Parallel Research Sweep
Tackles a broad, "exhaustive" research or cataloging question by partitioning it into non-overlapping angles, launching parallel research agents under one identical output contract, merging their results straight from the agent transcripts via jq (without dumping the JSONL back into context), and adversarially verifying the synthesized findings.
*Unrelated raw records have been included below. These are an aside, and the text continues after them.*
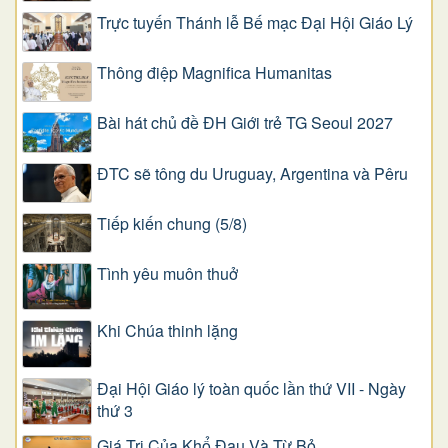
Trực tuyến Thánh lễ Bế mạc Đại Hội Giáo Lý
Thông điệp Magnifica Humanitas
Bài hát chủ đề ĐH Giới trẻ TG Seoul 2027
ĐTC sẽ tông du Uruguay, Argentina và Pêru
Tiếp kiến chung (5/8)
Tình yêu muôn thuở
Khi Chúa thinh lặng
Đại Hội Giáo lý toàn quốc lần thứ VII - Ngày
thứ 3
Giá Trị Của Khổ Ðau Và Từ Bỏ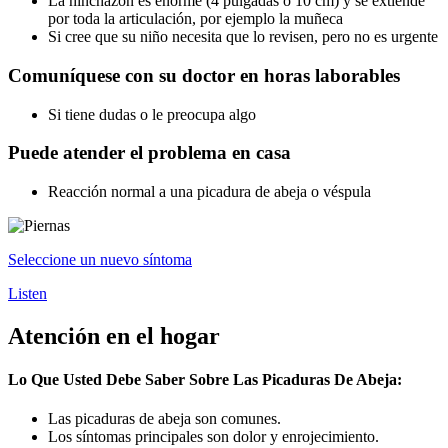
La hinchazón es enorme (4 pulgadas o 10 cm) y se extiende
por toda la articulación, por ejemplo la muñeca
Si cree que su niño necesita que lo revisen, pero no es urgente
Comuníquese con su doctor en horas laborables
Si tiene dudas o le preocupa algo
Puede atender el problema en casa
Reacción normal a una picadura de abeja o véspula
Seleccione un nuevo síntoma
Listen
Atención en el hogar
Lo Que Usted Debe Saber Sobre Las Picaduras De Abeja:
Las picaduras de abeja son comunes.
Los síntomas principales son dolor y enrojecimiento.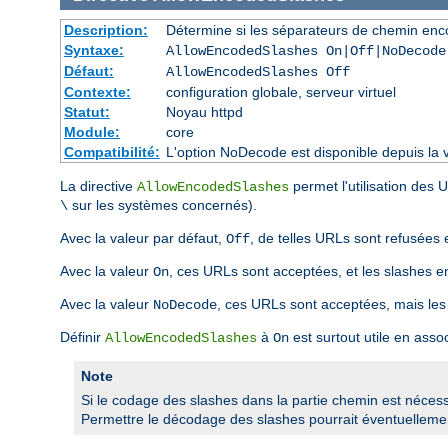
Description:
Détermine si les séparateurs de chemin enco
Syntaxe:
AllowEncodedSlashes On|Off|NoDecode
Défaut:
AllowEncodedSlashes Off
Contexte:
configuration globale, serveur virtuel
Statut:
Noyau httpd
Module:
core
Compatibilité:
L'option NoDecode est disponible depuis la v
La directive
permet l'utilisation des
AllowEncodedSlashes
sur les systèmes concernés).
\
Avec la valeur par défaut,
, de telles URLs sont refusées 
Off
Avec la valeur
, ces URLs sont acceptées, et les slashes 
On
Avec la valeur
, ces URLs sont acceptées, mais les
NoDecode
Définir
à
est surtout utile en asso
AllowEncodedSlashes
On
Note
Si le codage des slashes dans la partie chemin est nécessai
Permettre le décodage des slashes pourrait éventuellement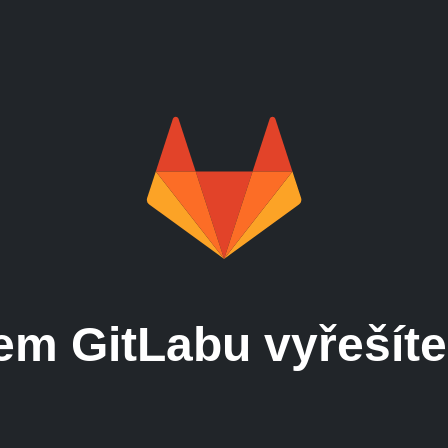
Potřebujete licence?
.provozovat vlastní GitLab serv
nebo pomoc se správou CI runn
em GitLabu vyřešíte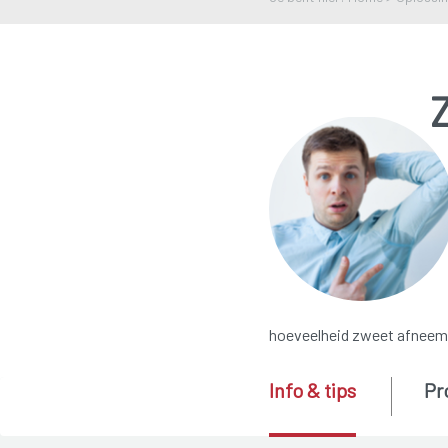
hoeveelheid zweet afneemt,
Info & tips
Pr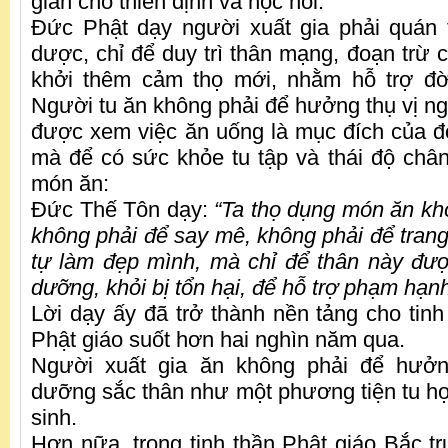
gian cho thiền định và học hỏi.
Đức Phật dạy người xuất gia phải quán
dược, chỉ để duy trì thân mạng, đoạn trừ 
khởi thêm cảm thọ mới, nhằm hỗ trợ đ
Người tu ăn không phải để hưởng thụ vị n
được xem việc ăn uống là mục đích của 
mà để có sức khỏe tu tập và thái độ chân
món ăn:
Đức Thế Tôn dạy:
“Ta thọ dụng món ăn khô
không phải để say mê, không phải để trang
tự làm đẹp mình, mà chỉ để thân này đượ
dưỡng, khỏi bị tổn hại, để hỗ trợ phạm hạ
Lời dạy ấy đã trở thành nền tảng cho tinh
Phật giáo suốt hơn hai nghìn năm qua.
Người xuất gia ăn không phải để hưởn
dưỡng sắc thân như một phương tiện tu họ
sinh.
Hơn nữa, trong tinh thần Phật giáo Bắc tr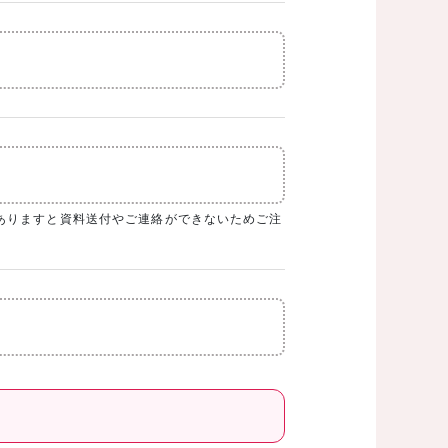
ありますと資料送付やご連絡ができないためご注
Built for coverage that is exhaustive, not representative — and for doing it without burning output tokens re-writing every agent’s result.
Trigger it
/parallel-research-sweep:parallel-research-sweep every open-source vector database
Or ask in natural language: "give me an exhaustive catalog of public datasets for X" or "find as many open-source tools for Y as possible".
When to use it
-
"as many as possible", "exhaustive", "comprehensive", "every X", "all known …"
-
Catalogs, surveys, and landscapes — "all open-source tools for X", "every public dataset for Y"
-
Large-scale gathering where one agent’s coverage would be insufficient
-
Skip it for 5–20 items, a narrow domain one agent can cover, or data already in the repo
What it does
The method has two halves — fan-out and verification — and skipping the second produces a large but unreliable dataset.
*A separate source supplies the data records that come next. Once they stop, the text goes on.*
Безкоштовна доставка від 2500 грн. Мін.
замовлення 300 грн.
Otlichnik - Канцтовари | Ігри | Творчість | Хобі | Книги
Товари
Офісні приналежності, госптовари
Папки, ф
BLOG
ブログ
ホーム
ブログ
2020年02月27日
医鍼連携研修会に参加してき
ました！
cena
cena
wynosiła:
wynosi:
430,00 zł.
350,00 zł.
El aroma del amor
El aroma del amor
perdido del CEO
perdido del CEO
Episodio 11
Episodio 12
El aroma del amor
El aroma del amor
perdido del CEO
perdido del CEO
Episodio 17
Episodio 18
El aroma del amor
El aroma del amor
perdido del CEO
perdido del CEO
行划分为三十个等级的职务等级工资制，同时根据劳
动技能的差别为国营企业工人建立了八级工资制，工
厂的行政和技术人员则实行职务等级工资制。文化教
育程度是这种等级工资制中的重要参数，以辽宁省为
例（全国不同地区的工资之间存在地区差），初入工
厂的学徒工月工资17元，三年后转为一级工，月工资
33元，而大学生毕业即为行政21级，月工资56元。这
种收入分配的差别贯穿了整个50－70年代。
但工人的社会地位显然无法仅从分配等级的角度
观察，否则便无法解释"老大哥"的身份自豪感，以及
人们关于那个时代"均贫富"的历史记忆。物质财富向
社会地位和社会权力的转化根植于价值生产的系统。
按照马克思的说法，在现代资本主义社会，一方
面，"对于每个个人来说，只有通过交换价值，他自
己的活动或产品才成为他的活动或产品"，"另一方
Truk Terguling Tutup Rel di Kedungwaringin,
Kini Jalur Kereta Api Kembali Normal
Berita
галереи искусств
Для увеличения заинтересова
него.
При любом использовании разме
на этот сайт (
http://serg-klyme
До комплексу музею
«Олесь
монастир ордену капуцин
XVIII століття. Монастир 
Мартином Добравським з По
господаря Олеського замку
Lock a schema, then partition
Commits to an exact output schema (format, top-level list, ≤5 required fields, ID disambiguation, no fabrication) before launching, and pastes it verbatim into every agent prompt so outputs merge cleanly. Then splits the topic into 5–7 disjoint slices (by source, era, geography, category, or corpus) so each agent owns an angle no other touches.
Fan out in parallel
Launches the agents in a single message with run_in_background: true, each prompt carrying the verbatim schema, its slice, source guidance, verification rules, a YAML-only output requirement, and a numeric volume floor. Handles the expected 1–2 partial failures by re-running, accepting partial output, or merging slices.
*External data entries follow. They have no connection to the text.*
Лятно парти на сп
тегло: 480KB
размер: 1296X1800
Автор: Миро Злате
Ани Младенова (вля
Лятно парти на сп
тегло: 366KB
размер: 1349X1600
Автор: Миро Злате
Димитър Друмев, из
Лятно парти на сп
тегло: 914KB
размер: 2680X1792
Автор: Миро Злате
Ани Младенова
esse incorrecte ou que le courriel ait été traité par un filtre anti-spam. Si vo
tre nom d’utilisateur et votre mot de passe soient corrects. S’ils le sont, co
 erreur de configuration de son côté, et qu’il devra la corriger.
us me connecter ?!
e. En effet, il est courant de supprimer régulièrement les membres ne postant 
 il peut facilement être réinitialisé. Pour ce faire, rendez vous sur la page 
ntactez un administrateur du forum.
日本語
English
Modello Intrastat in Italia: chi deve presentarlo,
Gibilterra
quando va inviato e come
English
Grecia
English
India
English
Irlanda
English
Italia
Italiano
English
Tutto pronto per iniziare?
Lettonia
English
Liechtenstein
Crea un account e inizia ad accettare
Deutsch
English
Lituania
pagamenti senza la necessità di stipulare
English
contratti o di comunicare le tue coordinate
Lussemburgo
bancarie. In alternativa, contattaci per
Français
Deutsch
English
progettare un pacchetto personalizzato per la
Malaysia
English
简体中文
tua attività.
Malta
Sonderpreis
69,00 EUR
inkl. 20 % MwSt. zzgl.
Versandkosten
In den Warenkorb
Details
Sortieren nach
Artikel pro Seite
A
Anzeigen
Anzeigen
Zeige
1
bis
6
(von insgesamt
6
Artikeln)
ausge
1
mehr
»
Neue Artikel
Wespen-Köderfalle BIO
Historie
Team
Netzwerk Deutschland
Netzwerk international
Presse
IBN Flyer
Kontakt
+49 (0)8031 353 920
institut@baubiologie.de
Merge without context blowup
Extracts each agent’s final message from its JSONL transcript with a jq + awk pipeline that strips the YAML fence and redirects to one catalog file — never Read-ing the transcripts. Sanity-checks with wc/grep and commits immediately so a compaction can’t lose the result.
Adversarially verify
Runs a fresh verifier agent that didn’t produce the data: spot-checks a 10–20% sample against primary sources, hunts for fabricated URLs/dates/IDs, checks cross-agent seams for duplicates, and tests the volume claim and gaps. Dedup, normalization, and URL verification follow as separate passes.
Notes
-
Key anti-patterns: re-outputting the whole catalog via
Write, reading agent JSONL directly, reusing agent IDs across reruns, skipping the volume target, and skipping the verification half. -
Agents without web access fabricate plausible-looking URLs and facts — verification is mandatory, not optional.